=== Exercise inputs ===
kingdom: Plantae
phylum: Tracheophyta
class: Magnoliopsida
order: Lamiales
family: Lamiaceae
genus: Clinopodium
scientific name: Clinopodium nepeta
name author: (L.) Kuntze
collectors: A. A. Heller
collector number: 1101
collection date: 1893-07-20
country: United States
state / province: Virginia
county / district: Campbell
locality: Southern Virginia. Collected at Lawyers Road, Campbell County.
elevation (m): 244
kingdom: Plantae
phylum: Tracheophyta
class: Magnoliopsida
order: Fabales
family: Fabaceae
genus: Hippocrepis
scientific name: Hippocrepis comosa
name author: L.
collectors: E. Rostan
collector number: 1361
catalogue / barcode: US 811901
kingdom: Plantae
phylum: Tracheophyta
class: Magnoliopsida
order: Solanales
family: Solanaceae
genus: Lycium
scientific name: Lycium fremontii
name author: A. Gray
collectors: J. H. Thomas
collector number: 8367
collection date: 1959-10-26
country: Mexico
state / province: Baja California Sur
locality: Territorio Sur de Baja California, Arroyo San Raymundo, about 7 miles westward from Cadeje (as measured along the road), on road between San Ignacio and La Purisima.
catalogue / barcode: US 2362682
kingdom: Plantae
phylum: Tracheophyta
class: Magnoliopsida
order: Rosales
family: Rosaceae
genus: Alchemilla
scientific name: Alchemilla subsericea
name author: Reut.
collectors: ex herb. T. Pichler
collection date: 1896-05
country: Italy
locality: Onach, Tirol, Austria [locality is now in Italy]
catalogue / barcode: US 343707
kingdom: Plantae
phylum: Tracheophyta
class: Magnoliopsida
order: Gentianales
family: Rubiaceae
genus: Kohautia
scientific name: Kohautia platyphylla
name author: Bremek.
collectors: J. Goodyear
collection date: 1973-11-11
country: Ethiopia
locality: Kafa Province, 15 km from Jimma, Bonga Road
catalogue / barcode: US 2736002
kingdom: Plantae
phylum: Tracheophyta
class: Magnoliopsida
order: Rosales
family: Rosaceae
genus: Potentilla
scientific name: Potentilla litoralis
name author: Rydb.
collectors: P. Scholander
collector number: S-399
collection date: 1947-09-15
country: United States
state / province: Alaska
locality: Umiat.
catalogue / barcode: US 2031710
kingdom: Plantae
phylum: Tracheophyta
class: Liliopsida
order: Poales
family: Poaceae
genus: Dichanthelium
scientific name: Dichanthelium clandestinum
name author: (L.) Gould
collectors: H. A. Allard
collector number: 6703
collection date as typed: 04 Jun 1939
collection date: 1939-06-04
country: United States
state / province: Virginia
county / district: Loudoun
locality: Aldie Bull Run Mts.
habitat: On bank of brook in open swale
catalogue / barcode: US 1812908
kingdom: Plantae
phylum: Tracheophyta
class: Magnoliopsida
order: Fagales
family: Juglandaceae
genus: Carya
===
Job:
Put every line of the items above into a single numbered list, leaving out any blank lines.

Solution to the exercise:
1. kingdom: Plantae
2. phylum: Tracheophyta
3. class: Magnoliopsida
4. order: Lamiales
5. family: Lamiaceae
6. genus: Clinopodium
7. scientific name: Clinopodium nepeta
8. name author: (L.) Kuntze
9. collectors: A. A. Heller
10. collector number: 1101
11. collection date: 1893-07-20
12. country: United States
13. state / province: Virginia
14. county / district: Campbell
15. locality: Southern Virginia. Collected at Lawyers Road, Campbell County.
16. elevation (m): 244
17. kingdom: Plantae
18. phylum: Tracheophyta
19. class: Magnoliopsida
20. order: Fabales
21. family: Fabaceae
22. genus: Hippocrepis
23. scientific name: Hippocrepis comosa
24. name author: L.
25. collectors: E. Rostan
26. collector number: 1361
27. catalogue / barcode: US 811901
28. kingdom: Plantae
29. phylum: Tracheophyta
30. class: Magnoliopsida
31. order: Solanales
32. family: Solanaceae
33. genus: Lycium
34. scientific name: Lycium fremontii
35. name author: A. Gray
36. collectors: J. H. Thomas
37. collector number: 8367
38. collection date: 1959-10-26
39. country: Mexico
40. state / province: Baja California Sur
41. locality: Territorio Sur de Baja California, Arroyo San Raymundo, about 7 miles westward from Cadeje (as measured along the road), on road between San Ignacio and La Purisima.
42. catalogue / barcode: US 2362682
43. kingdom: Plantae
44. phylum: Tracheophyta
45. class: Magnoliopsida
46. order: Rosales
47. family: Rosaceae
48. genus: Alchemilla
49. scientific name: Alchemilla subsericea
50. name author: Reut.
51. collectors: ex herb. T. Pichler
52. collection date: 1896-05
53. country: Italy
54. locality: Onach, Tirol, Austria [locality is now in Italy]
55. catalogue / barcode: US 343707
56. kingdom: Plantae
57. phylum: Tracheophyta
58. class: Magnoliopsida
59. order: Gentianales
60. family: Rubiaceae
61. genus: Kohautia
62. scientific name: Kohautia platyphylla
63. name author: Bremek.
64. collectors: J. Goodyear
65. collection date: 1973-11-11
66. country: Ethiopia
67. locality: Kafa Province, 15 km from Jimma, Bonga Road
68. catalogue / barcode: US 2736002
69. kingdom: Plantae
70. phylum: Tracheophyta
71. class: Magnoliopsida
72. order: Rosales
73. family: Rosaceae
74. genus: Potentilla
75. scientific name: Potentilla litoralis
76. name author: Rydb.
77. collectors: P. Scholander
78. collector number: S-399
79. collection date: 1947-09-15
80. country: United States
81. state / province: Alaska
82. locality: Umiat.
83. catalogue / barcode: US 2031710
84. kingdom: Plantae
85. phylum: Tracheophyta
86. class: Liliopsida
87. order: Poales
88. family: Poaceae
89. genus: Dichanthelium
90. scientific name: Dichanthelium clandestinum
91. name author: (L.) Gould
92. collectors: H. A. Allard
93. collector number: 6703
94. collection date as typed: 04 Jun 1939
95. collection date: 1939-06-04
96. country: United States
97. state / province: Virginia
98. county / district: Loudoun
99. locality: Aldie Bull Run Mts.
100. habitat: On bank of brook in open swale
101. catalogue / barcode: US 1812908
102. kingdom: Plantae
103. phylum: Tracheophyta
104. class: Magnoliopsida
105. order: Fagales
106. family: Juglandaceae
107. genus: Carya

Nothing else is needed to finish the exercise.